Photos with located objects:
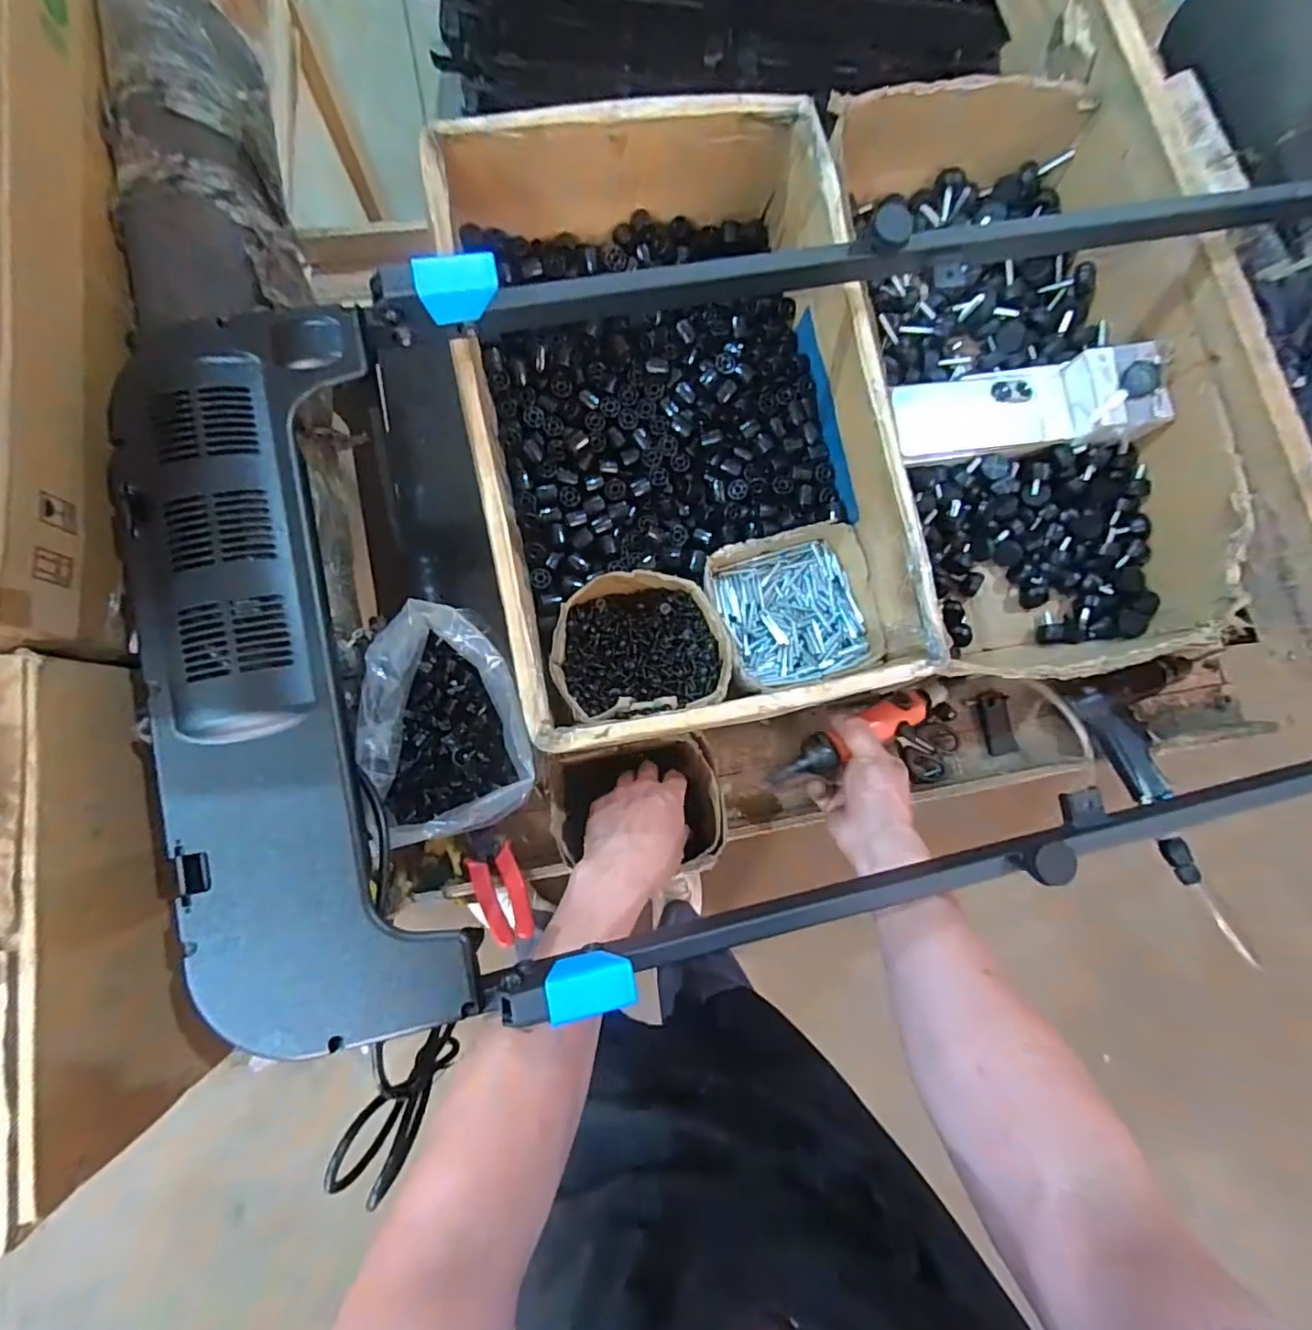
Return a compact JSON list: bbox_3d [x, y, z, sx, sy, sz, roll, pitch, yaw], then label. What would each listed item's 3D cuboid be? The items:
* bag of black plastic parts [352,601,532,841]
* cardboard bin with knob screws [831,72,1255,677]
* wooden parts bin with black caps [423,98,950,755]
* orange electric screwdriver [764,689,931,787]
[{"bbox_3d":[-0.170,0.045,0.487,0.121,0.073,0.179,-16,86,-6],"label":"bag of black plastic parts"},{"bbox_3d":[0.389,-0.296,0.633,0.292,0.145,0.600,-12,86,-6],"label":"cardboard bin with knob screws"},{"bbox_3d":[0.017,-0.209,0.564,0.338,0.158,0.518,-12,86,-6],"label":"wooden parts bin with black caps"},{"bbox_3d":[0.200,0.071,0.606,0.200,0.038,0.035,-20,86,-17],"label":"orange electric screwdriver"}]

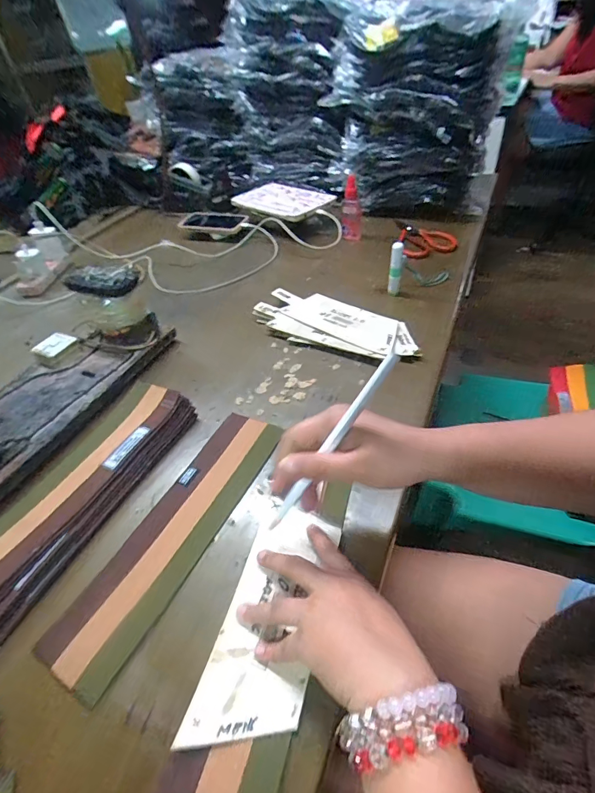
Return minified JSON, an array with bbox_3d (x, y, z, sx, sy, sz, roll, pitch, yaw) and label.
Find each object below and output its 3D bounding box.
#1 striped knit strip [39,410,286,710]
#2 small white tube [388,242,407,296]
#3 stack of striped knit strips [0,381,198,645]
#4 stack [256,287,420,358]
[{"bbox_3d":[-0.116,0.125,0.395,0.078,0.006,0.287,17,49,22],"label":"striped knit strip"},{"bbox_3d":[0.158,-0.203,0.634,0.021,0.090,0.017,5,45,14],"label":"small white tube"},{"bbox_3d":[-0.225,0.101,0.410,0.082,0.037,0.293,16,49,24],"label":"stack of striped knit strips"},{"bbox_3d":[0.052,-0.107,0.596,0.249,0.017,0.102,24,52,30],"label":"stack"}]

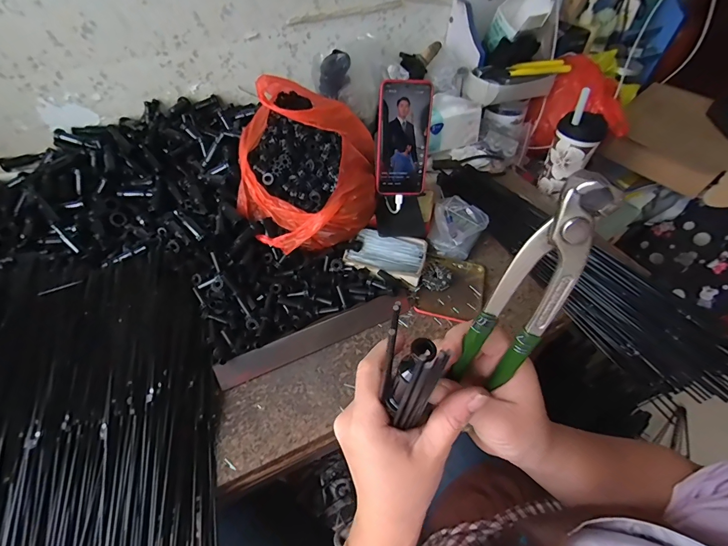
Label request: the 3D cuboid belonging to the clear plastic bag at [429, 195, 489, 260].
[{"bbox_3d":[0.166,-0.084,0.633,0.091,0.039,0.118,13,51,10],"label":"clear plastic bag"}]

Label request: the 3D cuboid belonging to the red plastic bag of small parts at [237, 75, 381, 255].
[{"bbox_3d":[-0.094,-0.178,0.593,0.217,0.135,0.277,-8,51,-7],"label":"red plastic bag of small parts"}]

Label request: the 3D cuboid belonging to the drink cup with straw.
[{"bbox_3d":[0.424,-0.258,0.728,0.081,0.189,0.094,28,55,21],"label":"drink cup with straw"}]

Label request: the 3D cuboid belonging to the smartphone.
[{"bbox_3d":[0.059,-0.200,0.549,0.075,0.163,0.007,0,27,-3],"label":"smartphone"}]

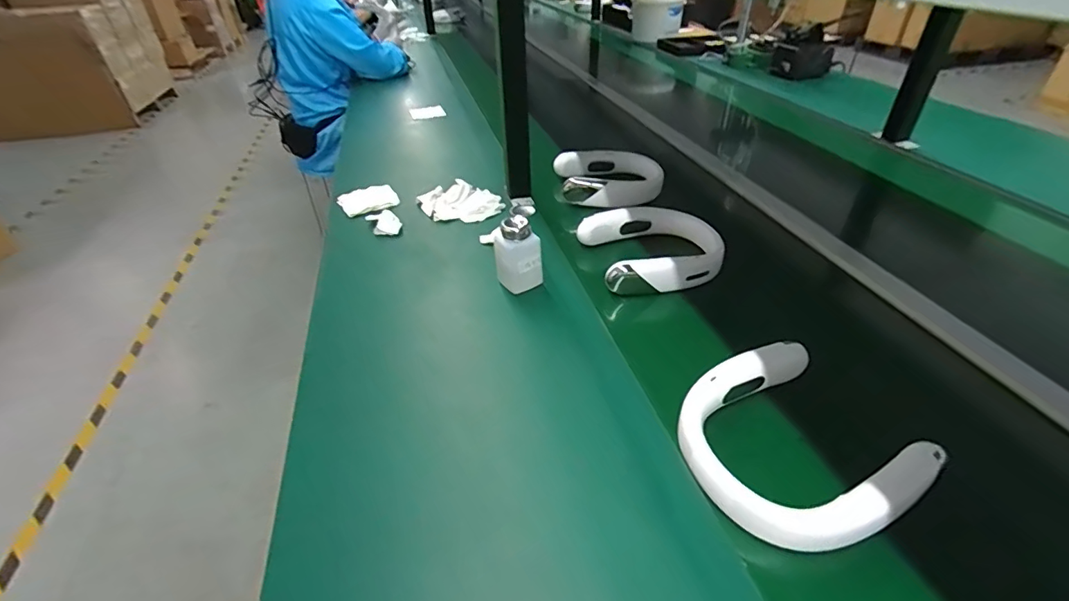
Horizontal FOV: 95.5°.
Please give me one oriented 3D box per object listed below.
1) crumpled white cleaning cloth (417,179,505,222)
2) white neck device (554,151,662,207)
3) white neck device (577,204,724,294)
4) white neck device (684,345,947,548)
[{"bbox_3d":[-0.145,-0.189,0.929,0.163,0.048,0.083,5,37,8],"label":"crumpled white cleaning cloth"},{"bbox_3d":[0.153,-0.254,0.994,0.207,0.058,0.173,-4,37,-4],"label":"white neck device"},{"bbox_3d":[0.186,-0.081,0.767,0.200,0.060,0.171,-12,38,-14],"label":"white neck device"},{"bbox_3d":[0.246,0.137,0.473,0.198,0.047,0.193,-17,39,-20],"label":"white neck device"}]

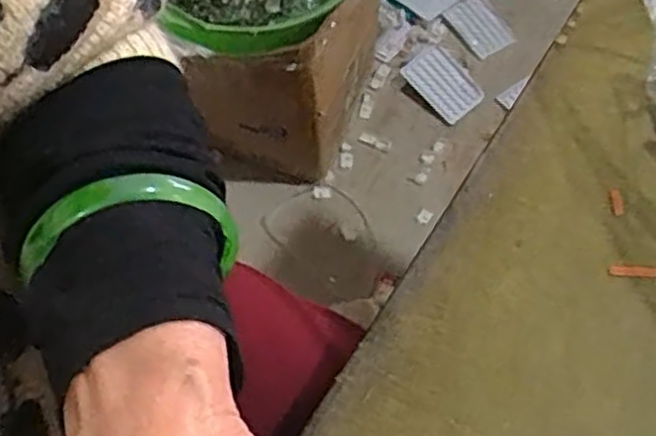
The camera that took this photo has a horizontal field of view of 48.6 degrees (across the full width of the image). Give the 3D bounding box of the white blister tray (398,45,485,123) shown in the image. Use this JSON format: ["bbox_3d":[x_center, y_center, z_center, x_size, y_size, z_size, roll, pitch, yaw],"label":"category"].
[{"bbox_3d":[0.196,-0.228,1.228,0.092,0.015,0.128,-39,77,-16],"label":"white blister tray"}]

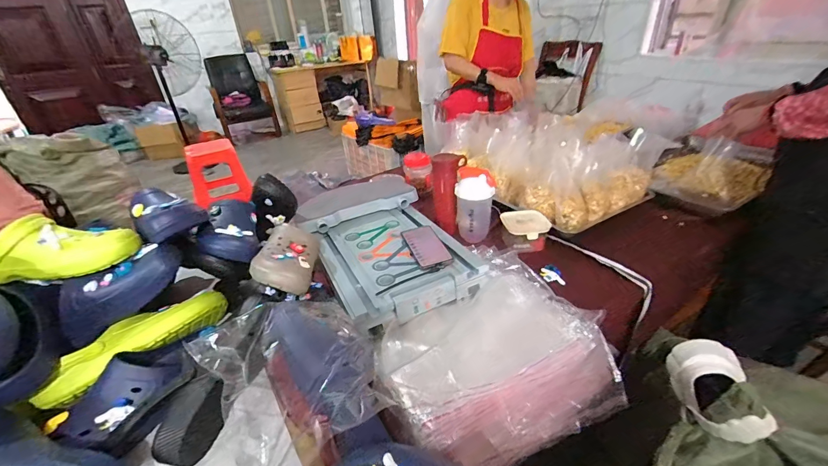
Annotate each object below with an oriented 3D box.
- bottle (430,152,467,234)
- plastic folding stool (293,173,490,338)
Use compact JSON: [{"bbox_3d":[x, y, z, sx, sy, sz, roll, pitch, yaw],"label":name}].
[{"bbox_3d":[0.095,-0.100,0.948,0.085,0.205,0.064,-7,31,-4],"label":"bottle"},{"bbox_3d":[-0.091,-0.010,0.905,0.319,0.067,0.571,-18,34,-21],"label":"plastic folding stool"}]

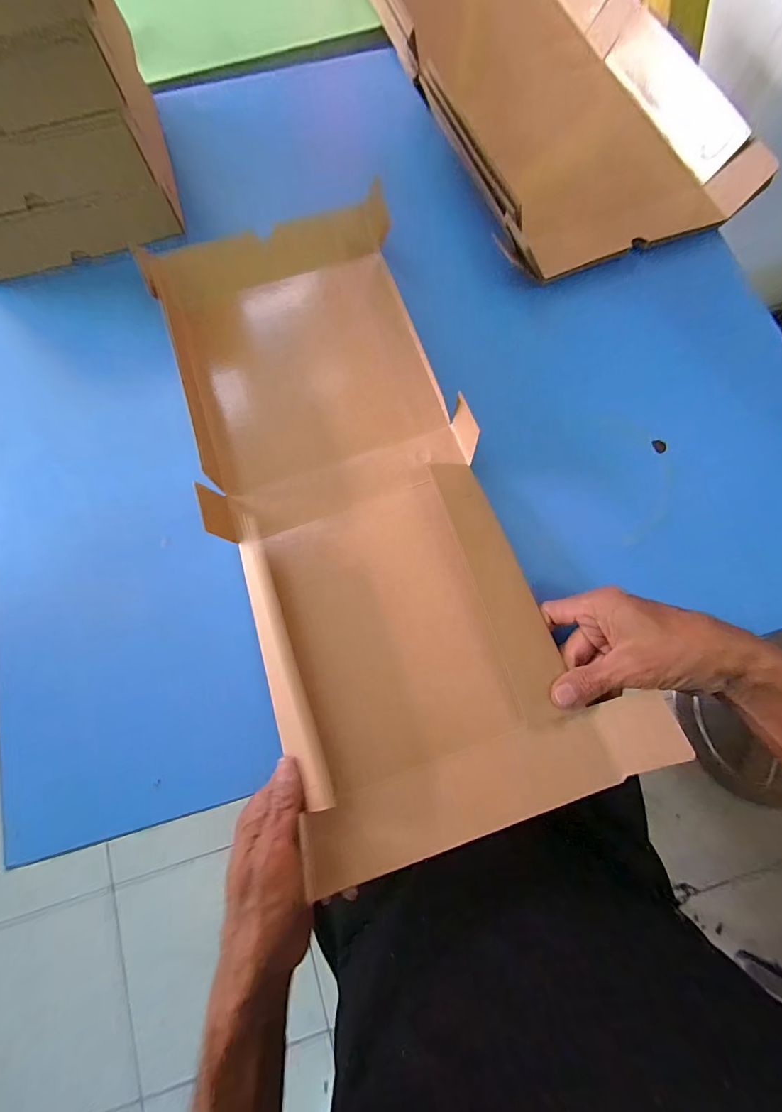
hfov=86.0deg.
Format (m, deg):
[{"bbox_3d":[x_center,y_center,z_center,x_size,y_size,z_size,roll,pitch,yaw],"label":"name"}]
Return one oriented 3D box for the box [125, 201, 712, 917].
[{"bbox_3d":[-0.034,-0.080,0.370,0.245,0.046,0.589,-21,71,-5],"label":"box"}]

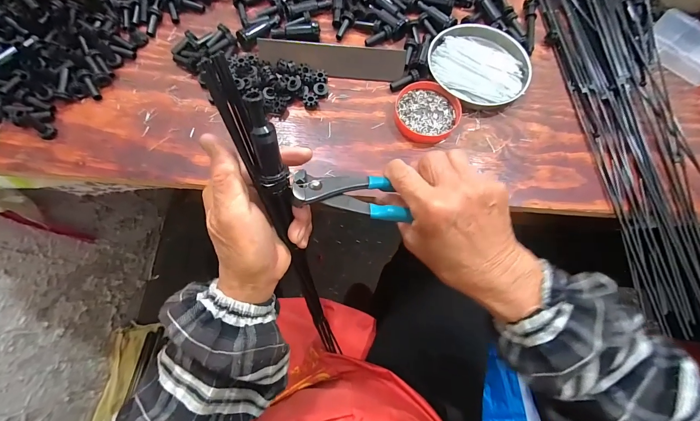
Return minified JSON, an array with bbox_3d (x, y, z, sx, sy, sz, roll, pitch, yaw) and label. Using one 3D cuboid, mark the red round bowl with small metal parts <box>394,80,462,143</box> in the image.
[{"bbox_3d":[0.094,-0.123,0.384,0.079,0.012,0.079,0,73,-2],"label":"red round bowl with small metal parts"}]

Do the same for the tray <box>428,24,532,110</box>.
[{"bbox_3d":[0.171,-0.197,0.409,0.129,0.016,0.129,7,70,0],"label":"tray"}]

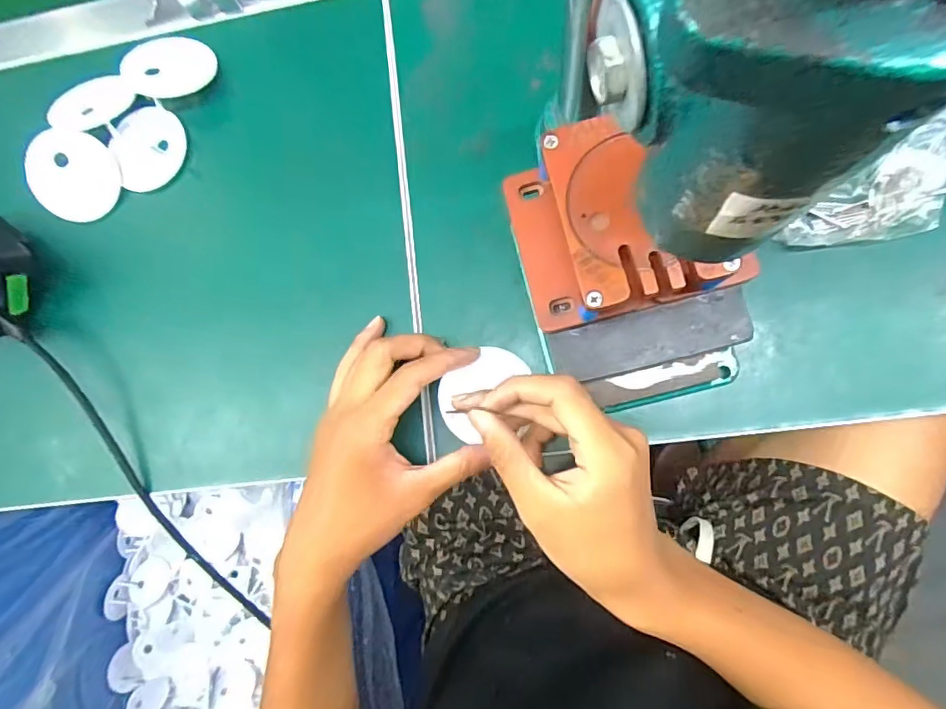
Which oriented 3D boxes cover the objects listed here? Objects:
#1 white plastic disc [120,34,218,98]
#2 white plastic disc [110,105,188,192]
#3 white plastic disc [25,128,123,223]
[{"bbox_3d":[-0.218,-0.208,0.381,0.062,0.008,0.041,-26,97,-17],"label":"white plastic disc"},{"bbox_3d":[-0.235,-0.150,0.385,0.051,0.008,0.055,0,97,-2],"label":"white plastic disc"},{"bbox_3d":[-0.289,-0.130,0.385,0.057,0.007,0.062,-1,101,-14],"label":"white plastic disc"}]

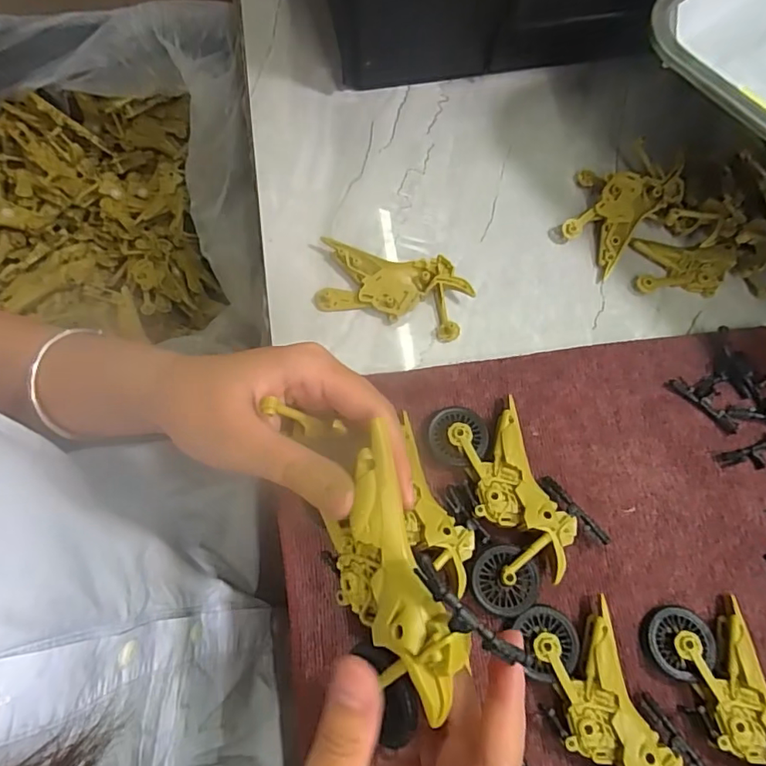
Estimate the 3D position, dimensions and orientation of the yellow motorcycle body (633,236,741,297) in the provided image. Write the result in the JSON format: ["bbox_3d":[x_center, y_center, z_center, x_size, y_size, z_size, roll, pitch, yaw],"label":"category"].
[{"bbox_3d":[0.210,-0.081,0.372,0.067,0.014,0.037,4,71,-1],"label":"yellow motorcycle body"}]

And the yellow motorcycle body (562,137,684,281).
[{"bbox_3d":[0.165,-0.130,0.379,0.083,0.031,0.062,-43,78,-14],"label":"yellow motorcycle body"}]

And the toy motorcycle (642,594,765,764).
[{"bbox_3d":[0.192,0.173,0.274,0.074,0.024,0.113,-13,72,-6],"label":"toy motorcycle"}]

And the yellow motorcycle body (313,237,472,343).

> **HOW TO COMPLETE THIS TASK**:
Find how many lines above include "below"; reply with the number only.

> **WRITTEN RESPONSE**:
3